Real Estate Investment Trust Explained |
  • Phone Number CALL JWB
  • 904.677.6777

Real Estate Investment Trust Explained

By: Gregg Cohen, CEO, JWB Real Estate Companies
December 6, 2013
Spread the love

There are plenty of ways that a person can invest into the real estate business. The rental industry remains strong and is a viable opportunity for most new investors. A person who does not have enough cash to buy a rental home could invest in an REIT (pronounced "reet") or real estate investment trust. These assets are traded like stocks and can be useful as a way to get started in real estate. A purchase of a trust can include investments as a whole in homes, commercial buildings and other types of profitable properties.

 

3 Main Types of REIT Investments 

1. Equity

2. Mortgage

3. Hybrid

 

Equity REIT

This type of real estate investment is one of the most popular because it allows full and partial ownership of actual property. Investing into equity from the purchase of a home is the goal of this form of a real estate investment trust. Homes are purchased through acquisitions and multiple owners can contribute capital to the equity REIT.

 

Mortgage REIT

Banks are one of the largest holders of mortgage REIT products in the United States. The interest that is earned from the underwriting of a mortgage is how profits are earned from this type of property investment. Both large and small investors can contribute funds to purchase a mortgage on the open market. Single mortgages or thousands can be pooled together and purchased by a managed investment trust.

 

Hybrid REIT

This form of investing combines both equity and mortgage products into one investment. Some stock trading companies that allow real estate investment trust sales offer this type of 21st century investment product. A person investing into a larger trust can choose to invest all money in one area or spread the money around into mortgages or equity REIT products. These products function like a mutual fund and can grown an annual return.

 

Advantages to Buying a Real Estate Investment Trust

Buying homes at the full market value is not the way that most buyers make a purchase. Mortgages are obtained and payments are typically spread out over a period of up to 30 years. Buying an REIT instead of a property does have benefits. 

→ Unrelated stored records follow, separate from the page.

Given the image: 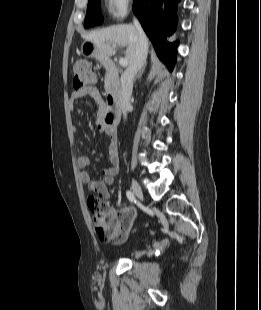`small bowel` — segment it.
Segmentation results:
<instances>
[{"label":"small bowel","instance_id":"1","mask_svg":"<svg viewBox=\"0 0 261 310\" xmlns=\"http://www.w3.org/2000/svg\"><path fill=\"white\" fill-rule=\"evenodd\" d=\"M90 97L99 108L103 107V99L101 96L100 91L96 87H90L80 92H74L72 95V99L70 101V106L73 108L74 101L76 99ZM97 127L100 132L106 134L109 137V147H108V160L110 166L103 169V180H92L90 177L89 172L86 168L90 165V157L86 155H82L78 158L77 163L80 168V178L83 183H85L88 189L96 193L101 198L108 200L110 199V193L108 190V185L112 184L114 178L119 172V159H118V152H117V143H116V135L115 132L106 126L100 117L96 120ZM110 216H116L118 212L115 209L109 210Z\"/></svg>","mask_w":261,"mask_h":310}]
</instances>
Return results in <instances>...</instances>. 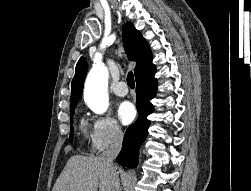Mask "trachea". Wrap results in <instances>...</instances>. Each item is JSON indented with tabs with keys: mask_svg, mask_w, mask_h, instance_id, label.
Wrapping results in <instances>:
<instances>
[{
	"mask_svg": "<svg viewBox=\"0 0 251 191\" xmlns=\"http://www.w3.org/2000/svg\"><path fill=\"white\" fill-rule=\"evenodd\" d=\"M127 84L130 88H134L135 87V80H134V76L132 72L128 73V76L126 78Z\"/></svg>",
	"mask_w": 251,
	"mask_h": 191,
	"instance_id": "trachea-1",
	"label": "trachea"
}]
</instances>
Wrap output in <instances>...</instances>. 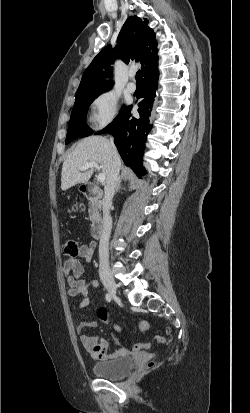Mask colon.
Segmentation results:
<instances>
[{
  "label": "colon",
  "mask_w": 250,
  "mask_h": 413,
  "mask_svg": "<svg viewBox=\"0 0 250 413\" xmlns=\"http://www.w3.org/2000/svg\"><path fill=\"white\" fill-rule=\"evenodd\" d=\"M63 251L66 255L68 256H76L78 255L79 252V244L77 242V240L75 239H69L65 242L64 247H63ZM98 316L99 318L105 322L108 323L109 322V316L107 314V311L104 308H101L98 312ZM150 327V322L148 320H140L138 322L137 328L139 331L143 332L146 331L148 328ZM154 342L159 343V344H163L165 343V339L162 336H156L154 339ZM153 345L151 343H146L144 341H135L130 343V348H131V353L132 354H137L138 352L141 351H147V348H151ZM155 365L154 361H149L147 363V369H151L153 368Z\"/></svg>",
  "instance_id": "1"
}]
</instances>
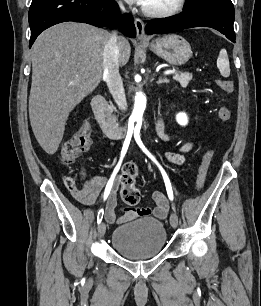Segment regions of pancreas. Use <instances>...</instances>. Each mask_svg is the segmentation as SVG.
Masks as SVG:
<instances>
[{"label": "pancreas", "mask_w": 261, "mask_h": 306, "mask_svg": "<svg viewBox=\"0 0 261 306\" xmlns=\"http://www.w3.org/2000/svg\"><path fill=\"white\" fill-rule=\"evenodd\" d=\"M173 79L179 82L182 87H186L189 81L192 79V74L190 73L175 74L173 76Z\"/></svg>", "instance_id": "obj_1"}]
</instances>
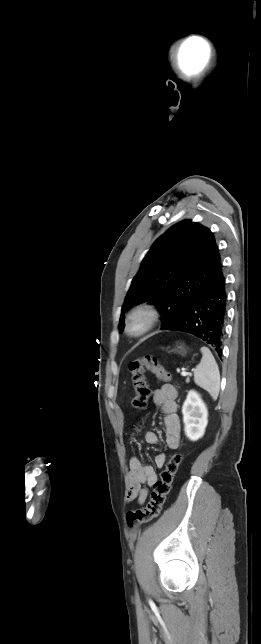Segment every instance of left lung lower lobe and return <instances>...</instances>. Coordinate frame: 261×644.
<instances>
[{"label":"left lung lower lobe","mask_w":261,"mask_h":644,"mask_svg":"<svg viewBox=\"0 0 261 644\" xmlns=\"http://www.w3.org/2000/svg\"><path fill=\"white\" fill-rule=\"evenodd\" d=\"M226 307V282L221 264L183 314L162 330L192 334L212 345L221 354Z\"/></svg>","instance_id":"left-lung-lower-lobe-1"}]
</instances>
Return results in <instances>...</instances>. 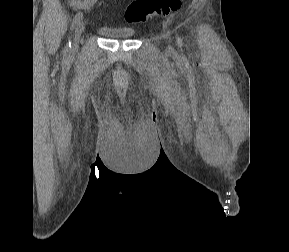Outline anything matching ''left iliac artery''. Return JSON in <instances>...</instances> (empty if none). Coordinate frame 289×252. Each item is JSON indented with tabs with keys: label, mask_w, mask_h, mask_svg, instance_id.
<instances>
[{
	"label": "left iliac artery",
	"mask_w": 289,
	"mask_h": 252,
	"mask_svg": "<svg viewBox=\"0 0 289 252\" xmlns=\"http://www.w3.org/2000/svg\"><path fill=\"white\" fill-rule=\"evenodd\" d=\"M176 38H177V42H178V44H181V43H182L181 38H180L179 36H177Z\"/></svg>",
	"instance_id": "obj_1"
}]
</instances>
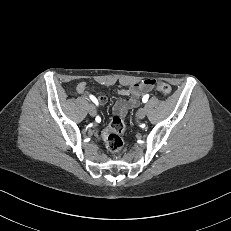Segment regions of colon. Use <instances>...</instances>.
Masks as SVG:
<instances>
[{"label":"colon","instance_id":"1","mask_svg":"<svg viewBox=\"0 0 231 231\" xmlns=\"http://www.w3.org/2000/svg\"><path fill=\"white\" fill-rule=\"evenodd\" d=\"M153 85L164 95H169L172 88L169 84L153 80ZM125 132V124L120 116H114L108 126L103 130L102 137L107 149L114 154L121 152L124 146L122 135Z\"/></svg>","mask_w":231,"mask_h":231}]
</instances>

The first benefit is the guaranteed profit payouts of 90 percent. Every REIT is required under IRS tax guidelines to payout a minimum of 90 percent in order to qualify as a corporate REIT.

The second benefit is the relatively small investment made into a trust. Like a mutual fund, an REIT can have hundreds or thousands of different investors each contributing small or large dollar amounts. A person testing the waters in real estate can make a small investment into a real estate trust to examine the results.

The third benefit is tax reductions or exceptions that a person could quality for when owning this investment type. Because 90 percent of income is paid out each year, the standard tax rate is usually applied to each investor. An investor in a REIT does not pay the standard corporate tax unless her or she owns a corporation setup for real estate investing.